How to Clean Silk Ties

When we talk about cleaning a silk tie, we’re actually talking about removing stains, because silk ties were never meant to be cleaned. Launder? Never! Dry clean? Not even that. These ties are extremely delicate and can fall apart easily. All you can do is keep the tie as clean as you can. If you’re good at that, the tie will be out of style and ready for the discard pile before it needs cleaning.

There are commercially available fabric pre-treatment sprays which can make your tie stain-retardant. Though some neckties are manufactured with a blocking agent, you must still defend yourself. Use a tie restraint such as a clip or tack, and tuck a napkin in your shirt collar when you eat. Then you won’t need to worry about stains. Remember your necktie is a thing of beauty, not a bib.

Silk and Water Don’t Mix

Should an offending blob of something get past your defenses, act immediately. Remove the tie. Waiting any length of time will make removal of the stain virtually impossible.

Never, ever bring water anywhere near the tie.

 

  1. With a white paper towel, dab a small amount of stain remover onto the stain. If you are not in the habit of carrying paper towels or stain remover with you, get your wife or girlfriend to carry them in her purse or stash them someplace convenient.
  2. If you have no stain remover, try dabbing it with a clean napkin dipped in a little seltzer.
  3. Blot with the paper towel.
  4. For anything greasy, sprinkle a little talcum powder or corn starch on the spot as soon as possible and allow it to absorb what it can. After a few hours, brush off the remaining residue with a clean soft cloth. If the spot remains, repeat the process.

Caution: stain removers may discolor your silk tie.

Methods of Last Resort

If it’s a soft silk tie, you can try this:

  1. Hang a towel over a hot radiator (not an automobile radiator).
  2. Take the silk tie and rest it flat on top of the towel while still on the radiator.
  3. Then, take a cold water vapor sprayer and evenly spray the area of the stain, being careful not to soak it.
  4. Use some very soft and absorbent bathroom tissue to blot the tie.
  5. Leave the tie on the radiator overnight.
  6. The next morning when you get up, check the tie. If the stain is still there, repeat the process.

If you should get butter or grease on your silk tie, which pretty much dooms the tie, don’t do anything until you get home.

  1. When you get home lay the silk tie on a flat surface with a towel under it.
  2. Sprinkle talcum powder or corn starch over the stain.
  3. Leave the tie on the towel overnight or for as long as you have to. This gives the stain a chance to be absorbed by the powder.
  4. Take a clean soft cloth or towel and gently brush off the powder. If it is still stained, repeat the process.
  5. This can take up to three applications before you know whether the stain is permanent.

If you haven’t gotten rid of the stain, which is very likely, then have the tie dry cleaned. They’re not meant for dry cleaning, and chances are dry cleaning isn’t going to get the spot out either, but this is your last resort. Ask the cleaner to use the gentlest chemicals he has. This is still not a guarantee that the tie won’t be ruined in the process.

_DATA SECTION_:
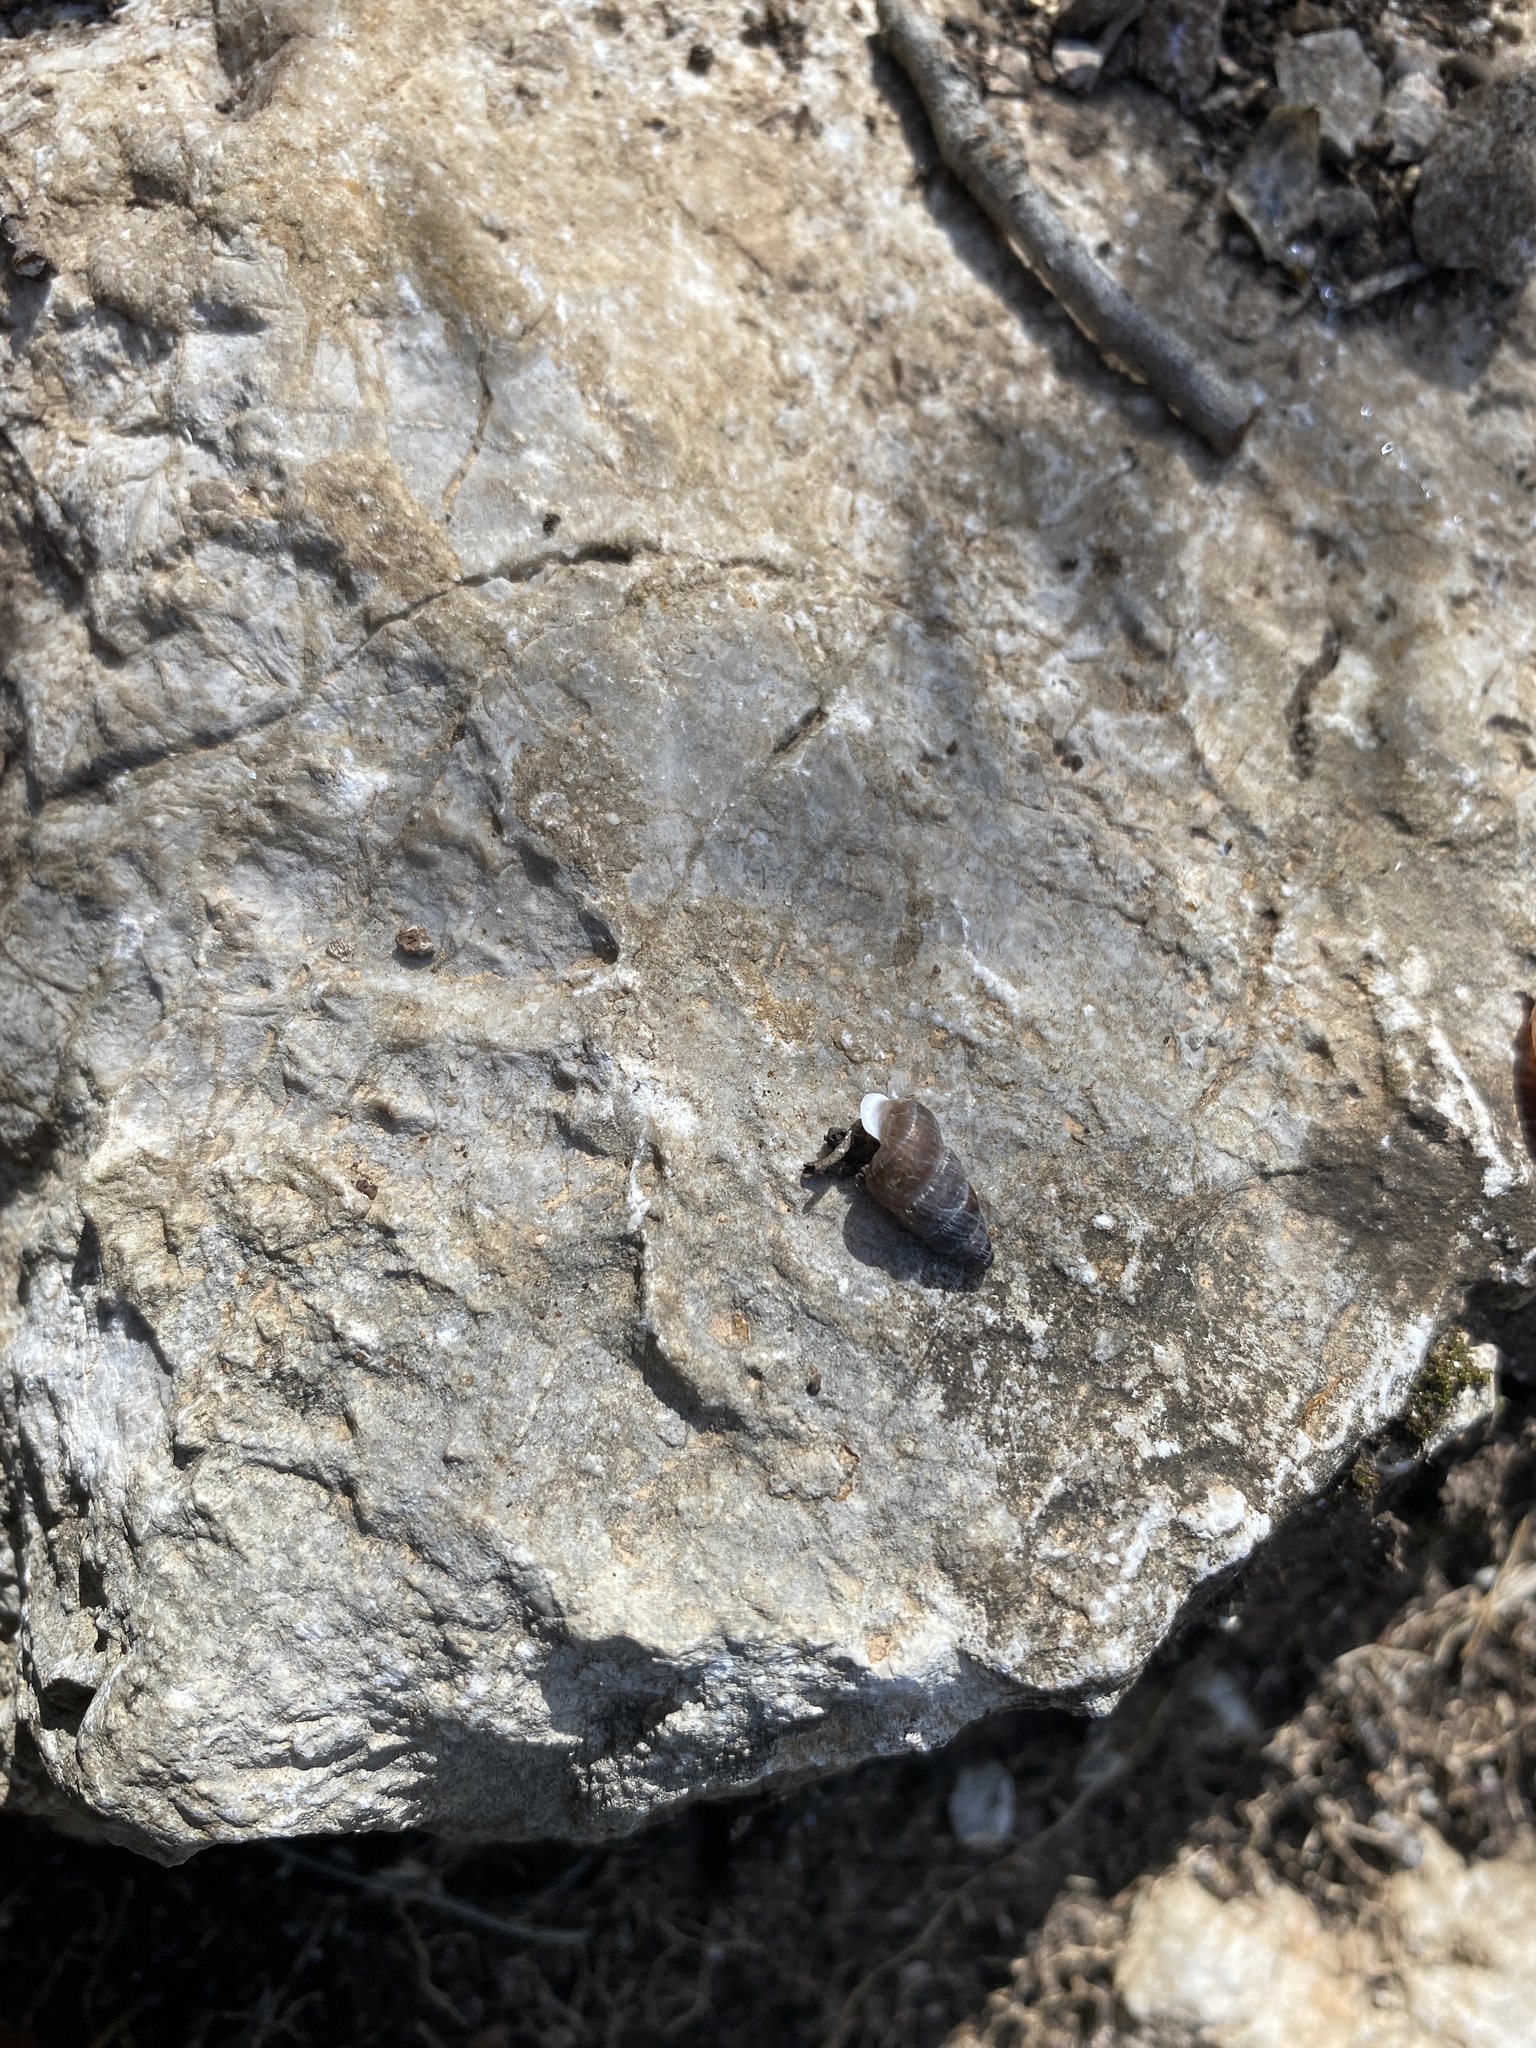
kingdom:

_TO-DO LIST_:
1. In the silk tie guide, what should be sprinkled on a greasy spot?
2. Edit the stretch of the silk tie guide from "5. Leave the" through "stain is permanent." so that "overnight" becomes "for eight hours".
3. Put this sentence from the silk tie guide into Spanish: "Never, ever bring water anywhere near the tie."
Work from the text alone and leave the material aside.

_OUTPUTS_:
1. A little talcum powder or corn starch.

2.
5. Leave the tie on the radiator for eight hours.
  6. The next morning when you get up, check the tie. If the stain is still there, repeat the process.

If you should get butter or grease on your silk tie, which pretty much dooms the tie, don’t do anything until you get home.

  1. When you get home lay the silk tie on a flat surface with a towel under it.
  2. Sprinkle talcum powder or corn starch over the stain.
  3. Leave the tie on the towel for eight hours or for as long as you have to. This gives the stain a chance to be absorbed by the powder.
  4. Take a clean soft cloth or towel and gently brush off the powder. If it is still stained, repeat the process.
  5. This can take up to three applications before you know whether the stain is permanent.

3. Nunca, jamás acerques agua a la corbata.